FRANCISCO BELÍN, Tenerife
Estoy convencido de que no siempre hay que comer lo que se ha pensado, sino que también es conveniente pensar sobre lo que se come.
No sé si es afortunado tal juego de ideas, pero ante la nueva temporada gastronómica, que ya es inminente tras el lapso estival, me gustaría hacer hincapié en algunas percepciones veraniegas con las que pueden o no estar de acuerdo. Que para eso estamos y se admiten sugerencias.
Comentaba con un buen amigo durante rato pausado de mesa y mantel, que se adivinaba en cierto modo un aplacamiento en la moda del "gran chef dixit". Cuando hasta hace poco era todo delirio no sólo con Adriá o Arzak, Subijana o Arola, sino con la nueva generación (dígase Aduriz, Quique Dacosta, Dani García, Ángel León,...), en estos tiempos parece haber remitido la "fiebre" y algunas firmas de autores quedan agazapadas ante ídolos más aplastantes de otras materias (Cristiano Ronaldo, Usain Bolt,...).
El mundo de la cocina, como es lógico, también experimenta sus cambios de ciclo y la crisis económica, de algún modo, influyó para que determinadas maneras y cátedras culinarias -ni buenas ni malas- se afirmaran en una nebulosa en la que mandaba mucho el poder adquisitivo.
Claro está que la genialidad de Adriá y compañía hizo que la coquinaria de España fuera mirada con ojos de admiración -y boca de pasión- en el extranjero, y en estos lares pensáramos de una vez por todas que somos tan buenos -y distintos- como franceses o italianos.
Bueno.
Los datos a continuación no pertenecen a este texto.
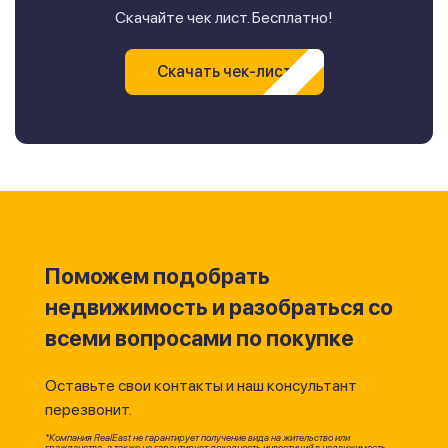
Скачайте чек лист. Бесплатно!
Скачать чек-лист
Поможем подобрать
недвижимость и разобраться со
всеми вопросами по покупке
Оставьте свои контакты и наш консультант
перезвонит.
*Компания RealEast не гарантирует получение вида на жительство или
гражданства, а также не гарантирует доходность инвестиций в недвижимость.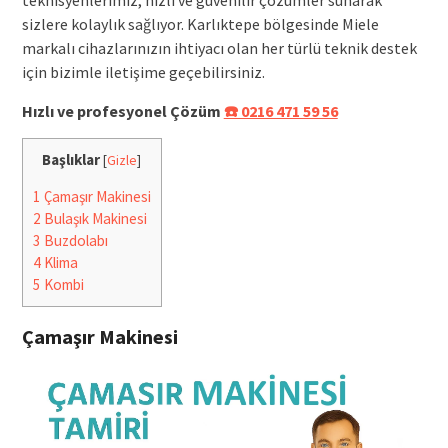
sizlere kolaylık sağlıyor. Karlıktepe bölgesinde Miele
markalı cihazlarınızın ihtiyacı olan her türlü teknik destek
için bizimle iletişime geçebilirsiniz.
Hızlı ve profesyonel Çözüm
☎️ 0216 471 59 56
Başlıklar
[
Gizle
]
1
Çamaşır Makinesi
2
Bulaşık Makinesi
3
Buzdolabı
4
Klima
5
Kombi
Çamaşır Makinesi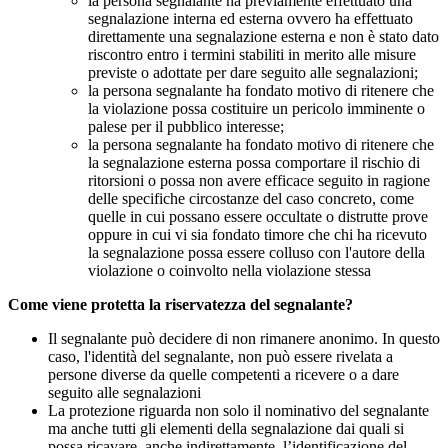
la persona segnalante ha previamente effettuato una
segnalazione interna ed esterna ovvero ha effettuato
direttamente una segnalazione esterna e non è stato dato
riscontro entro i termini stabiliti in merito alle misure
previste o adottate per dare seguito alle segnalazioni;
la persona segnalante ha fondato motivo di ritenere che
la violazione possa costituire un pericolo imminente o
palese per il pubblico interesse;
la persona segnalante ha fondato motivo di ritenere che
la segnalazione esterna possa comportare il rischio di
ritorsioni o possa non avere efficace seguito in ragione
delle specifiche circostanze del caso concreto, come
quelle in cui possano essere occultate o distrutte prove
oppure in cui vi sia fondato timore che chi ha ricevuto
la segnalazione possa essere colluso con l'autore della
violazione o coinvolto nella violazione stessa
Come viene protetta la riservatezza del segnalante?
Il segnalante può decidere di non rimanere anonimo. In questo
caso, l'identità del segnalante, non può essere rivelata a
persone diverse da quelle competenti a ricevere o a dare
seguito alle segnalazioni
La protezione riguarda non solo il nominativo del segnalante
ma anche tutti gli elementi della segnalazione dai quali si
possa ricavare, anche indirettamente, l’identificazione del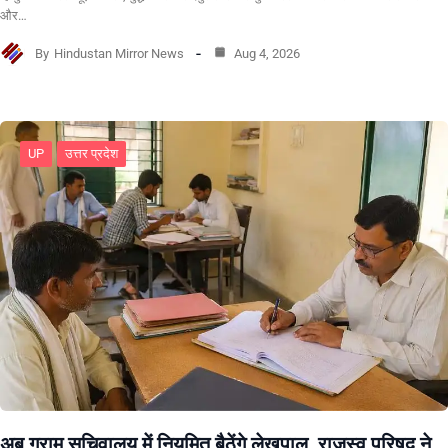
और…
By
Hindustan Mirror News
Aug 4, 2026
UP
उत्तर प्रदेश
अब ग्राम सचिवालय में नियमित बैठेंगे लेखपाल, राजस्व परिषद ने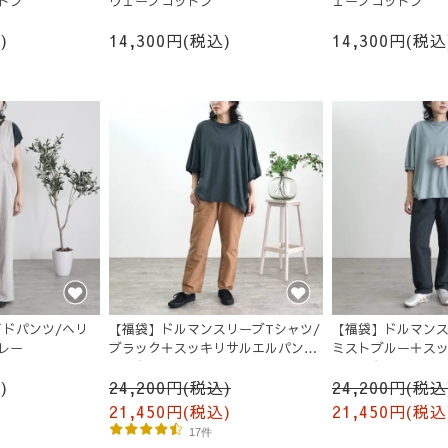
トン
ウェーブコットン
ェーブコットン
)
14,300円(税込)
14,300円(税込
ドパンツ/ヘリ
【福袋】ドルマンスリーブTシャツ/
【福袋】ドルマンス
レー
ブラック＋スッキリサルエルパン
ミストブルー＋ス
ツ/ブラウン
ンツ/ブラック
)
24,200円(税込)
24,200円(税込
21,450円(税込)
21,450円(税込
17件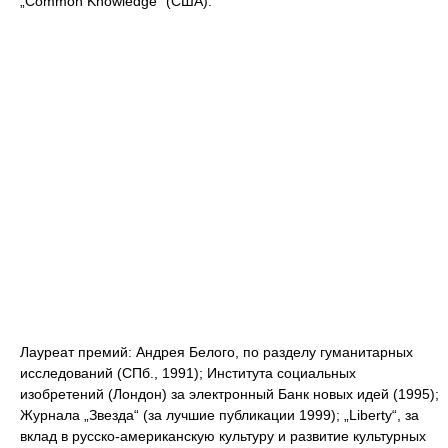
„Common Knowledge“ (США).
Лауреат премий: Андрея Белого, по разделу гуманитарных
исследований (СПб., 1991); Института социальных
изобретений (Лондон) за электронный Банк новых идей (1995);
Журнала „Звезда“ (за лучшие публикации 1999); „Liberty“, за
вклад в русско-американскую культуру и развитие культурных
A lo que iba. Por lo que he podido detectar, vuelve a generarse cierta "magua" hacia la cocina de siempre, a los clásicos. Al plato bien servido y con su guarnición basada en el recetario de la abuela. No es que la vanguardia remita o baje su valor, que el sifón se rinda ante un escabeche de setas silvestres, pero... Afirmaba el amigo que un plato de rigurosa vanguardia se hace viejo vertiginosamente, mientras que un chuletón con su ensalada verde será joven y estará perenne en nuestros apetitos eternamente.
Digo como con aquella "trifulca" que comenzó Santi Santamaría respecto a la filosofía de Adriá: ni tanto ni tampoco.
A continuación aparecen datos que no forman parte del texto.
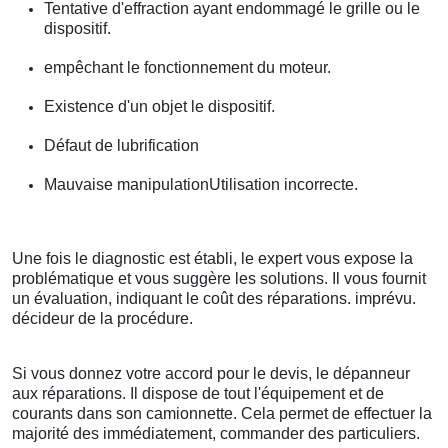
Tentative d'effraction ayant endommagé le grille ou le
dispositif.
empêchant le fonctionnement du moteur.
Existence d'un objet le dispositif.
Défaut de lubrification
Mauvaise manipulationUtilisation incorrecte.
Une fois le diagnostic est établi, le expert vous expose la
problématique et vous suggère les solutions. Il vous fournit
un évaluation, indiquant le coût des réparations. imprévu.
décideur de la procédure.
Si vous donnez votre accord pour le devis, le dépanneur
aux réparations. Il dispose de tout l'équipement et de
courants dans son camionnette. Cela permet de effectuer la
majorité des immédiatement, commander des particuliers.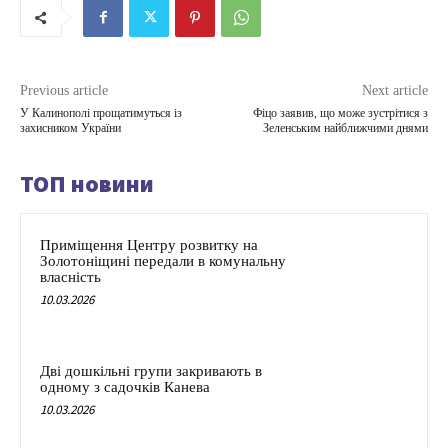
Previous article
Next article
У Калинополі прощатимуться із
Фіцо заявив, що може зустрітися з
захисником України
Зеленським найближчими днями
ТОП новини
Приміщення Центру розвитку на
Золотоніщині передали в комунальну
власність
10.03.2026
Дві дошкільні групи закривають в
одному з садочків Канева
10.03.2026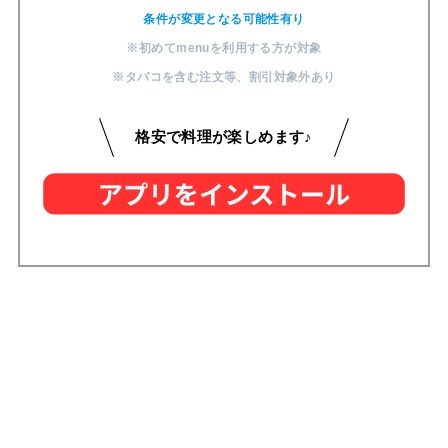
条件が変更となる可能性有り
※初めてmenuを利用する方が対象
※タバコを含む注文等
、
割引対象外あり
格安で料理が楽しめます♪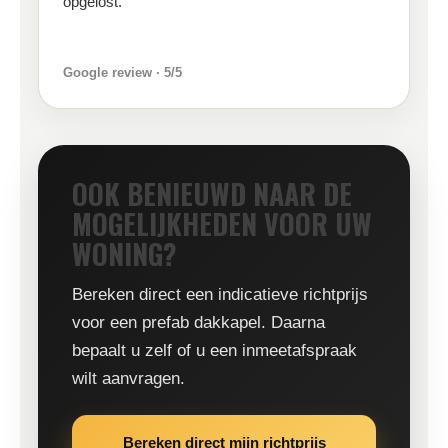
opgelost.”
Google review · 5/5
OOK BENIEUWD NAAR DE
MOGELIJKHEDEN VOOR UW
WONING?
Bereken direct een indicatieve richtprijs
voor een prefab dakkapel. Daarna
bepaalt u zelf of u een inmeetafspraak
wilt aanvragen.
Bereken direct mijn richtprijs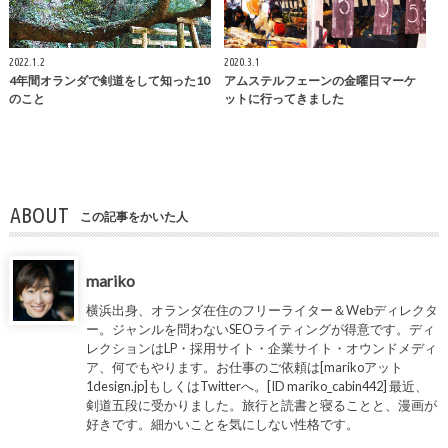
2022.1.2
2020.3.1
4年間オランダで剣道をして知った10
アムステルフェーンの金曜日マーケ
のこと
ットに行ってきました
ABOUT
この記事をかいた人
mariko
横浜出身、オランダ在住のフリーライター＆Webディレクタ
ー。ジャンルを問わないSEOライティングが得意です。ディ
レクションはLP・採用サイト・企業サイト・オウンドメディ
ア、何でもやります。お仕事のご依頼は[marikoアット
1design.jp]もしくはTwitterへ。[ID mariko_cabin442] 最近、
剣道五段に受かりました。旅行と読書と寝ることと、漫画が
好きです。細かいことを気にしない性格です。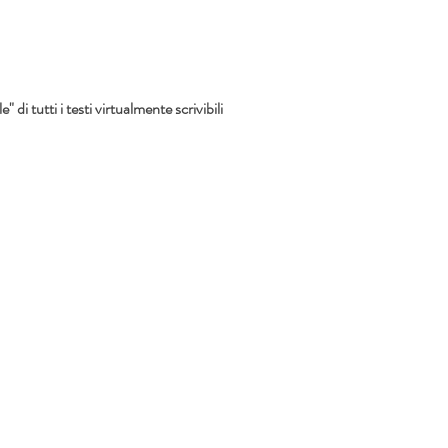
di tutti i testi virtualmente scrivibili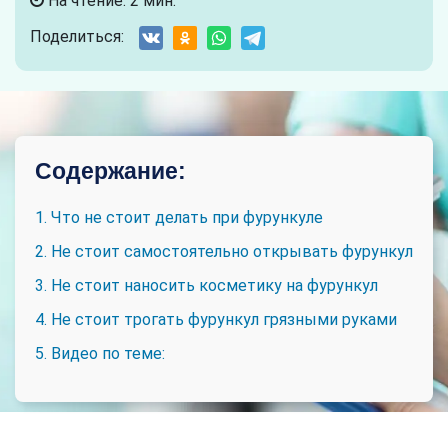
На чтение: 2 мин.
Поделиться:
Содержание:
1. Что не стоит делать при фурункуле
2. Не стоит самостоятельно открывать фурункул
3. Не стоит наносить косметику на фурункул
4. Не стоит трогать фурункул грязными руками
5. Видео по теме: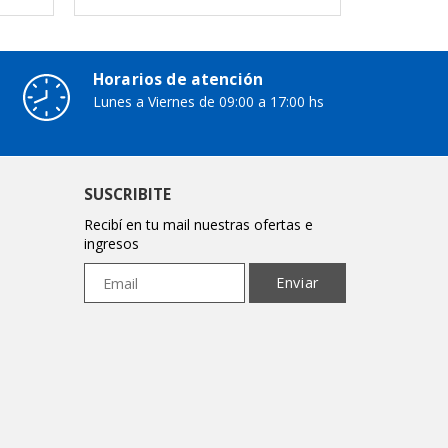
Horarios de atención
Lunes a Viernes de 09:00 a 17:00 hs
SUSCRIBITE
Recibí en tu mail nuestras ofertas e
ingresos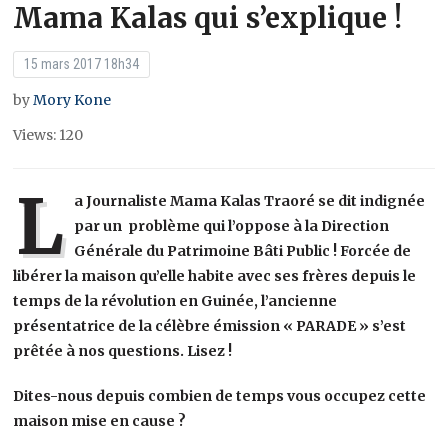
Mama Kalas qui s’explique !
15 mars 2017 18h34
by
Mory Kone
Views: 120
L
a Journaliste Mama Kalas Traoré se dit indignée
par un problème qui l’oppose à la Direction
Générale du Patrimoine Bâti Public ! Forcée de
libérer la maison qu’elle habite avec ses frères depuis le
temps de la révolution en Guinée, l’ancienne
présentatrice de la célèbre émission « PARADE » s’est
prêtée à nos questions. Lisez !
Dites-nous depuis combien de temps vous occupez cette
maison mise en cause ?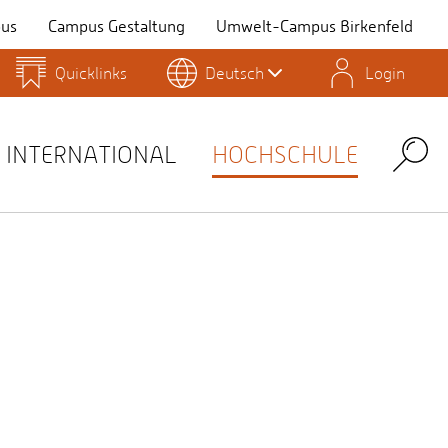
us
Campus Gestaltung
Umwelt-Campus Birkenfeld
Quicklinks
Deutsch
Login
Personensuche
Stellenangebote
Stud.IP
INTERNATIONAL
HOCHSCHULE
Search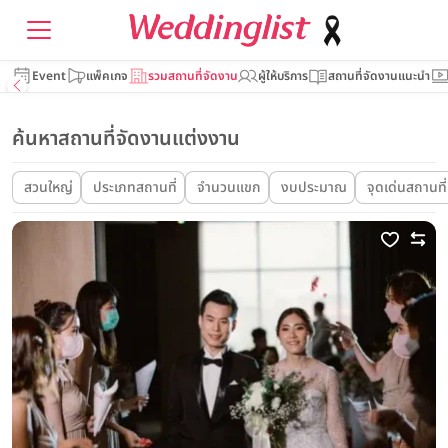
Event
แพ็คเกจ
รวมสถานที่จัดงาน
ผู้ให้บริการ
สถานที่จัดงานแนะนำ
ค้นหาสถานที่จัดงานแต่งงาน
สวนใหญ่
ประเภทสถานที่
จำนวนแขก
งบประมาณ
จุดเด่นสถานที่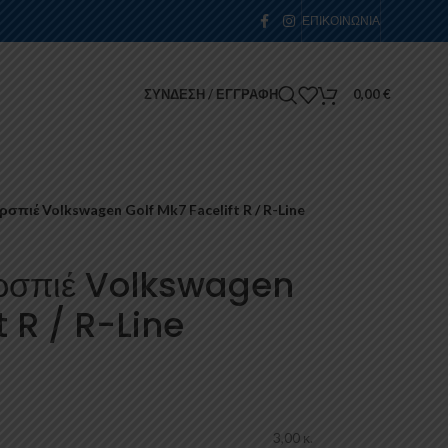
ΕΠΙΚΟΙΝΩΝΊΑ
ΣΎΝΔΕΣΗ / ΕΓΓΡΑΦΉ
0,00
€
πιέ Volkswagen Golf Mk7 Facelift R / R-Line
ρσπιέ Volkswagen
t R / R-Line
3,00 κ.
Se insiste: la cocina, una u otra, tiene que ser buena. Y punto.
Otra es que nos plazca un día de ensoñación y degustemos una interpretación de esferificaciones, y en otro momento nos "mandemos" con los amigachos unos gambones rojos a la plancha, con sal, acompañados de albariño o un blanco tinerfeño a temperatura.
Vamos de compañeros y otro, también frente a estas percepciones, estima que de la revolución plena y el centrifugado de la crisis global se "bajará del burro" lo superfluo y permanecerá lo válido. Como siempre ha pasado.Yo sigo observando, dry martini en mano.